Marijuana is trending to be an even bigger killer on the roads than alcohol, according to stats on fatal driving accidents between 2000 and 2014.
“What we see is an increasing percentage of fatally injured drivers in Canada who tested positive for marijuana in recent years, whereas the percentage who tested positive for alcohol is decreasing,” explains Dr. Heather Woods-Fry, a research associate with the Traffic Injury Research Foundation (TIRF). “While the percent is still higher for alcohol today, if current trends continue, marijuana might become more prevalent among fatally injured drivers.”
According to TIRF’s National Fatality Database, in 2000, almost 35% of fatally injured drivers tested positive for alcohol compared to 12% who tested positive for marijuana,” TIRF noted in a release. “By 2014, this percentage for alcohol had declined to 28%, whereas it increased to almost 19% for marijuana.

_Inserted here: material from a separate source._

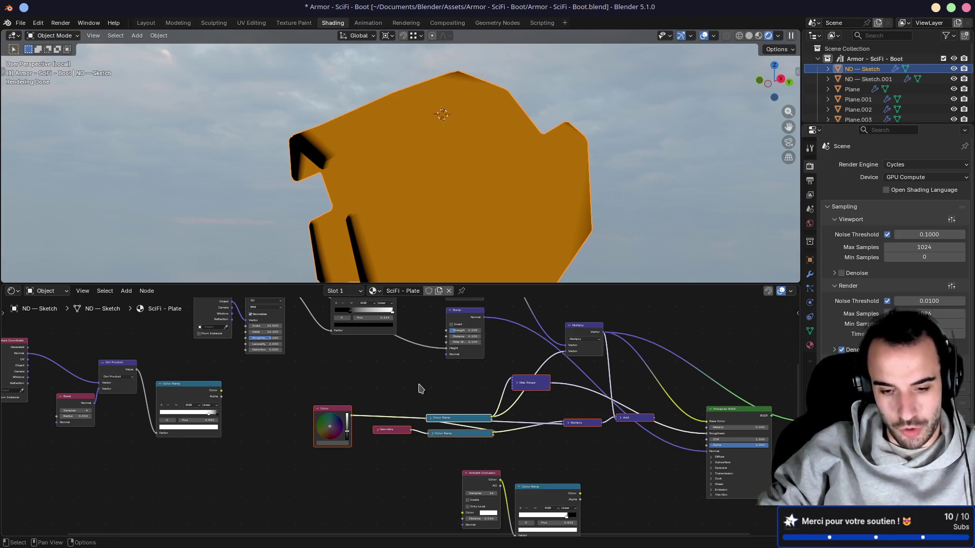
ctrl+scroll(420, 389, down, 3)
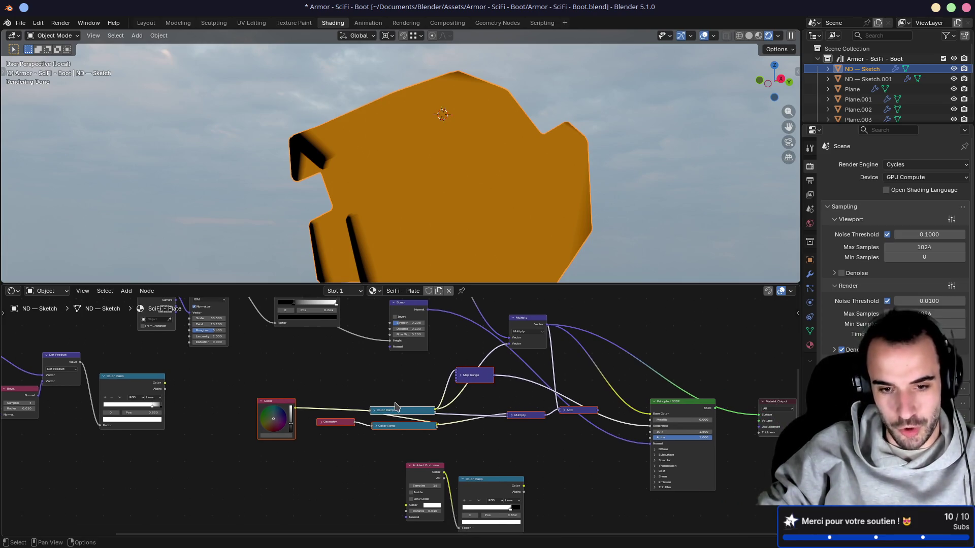
drag(397, 411, 358, 429)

The results were posted Monday by TIRF. Results are based on data from TIRF’s National Fatality Database, which is maintained with financial support from State Farm and the Public Health Agency of Canada.
Results vary greatly by age, the study found. Marijuana was the drug most commonly detected among fatally injured drivers aged 16-19 (29.8%) and between 20 and 34 years old (27.2%).
Fatally injured drivers in older age categories were more likely to test positive for other drug types, notably Central Nervous System (CNS) depressants (18.1% among drivers aged 35-64, and 26.3% among drivers 65 and older).
The time of day, and the day of the week, play a lesser role in predicting the presence of marijuana among fatally injured drivers compared to alcohol.
“Twenty one percent of drivers dying in weekend crashes tested positive for marijuana versus 17% in weekday crashes,” explains Robyn Robertson, president and CEO of TIRF. “In comparison, 46% of fatally injured drivers in weekend crashes tested positive for alcohol versus 26% in weekday crashes.”
Similar patterns are evident for time of day, with a more pronounced contrast in the presence of alcohol at night versus daytime and a less pronounced contrast in the presence of marijuana.
“Increased public education is essential to bringing awareness to the issue of cannabis and prescription drug impaired driving, with the impending legalization of recreational marijuana,” said John Bordignon, media relations spokesperson for State Farm Canada. “A resource like the DIDLC is a valuable tool that can help save lives.”
The DIDLC is the Drug Impaired Driving Learning Centre.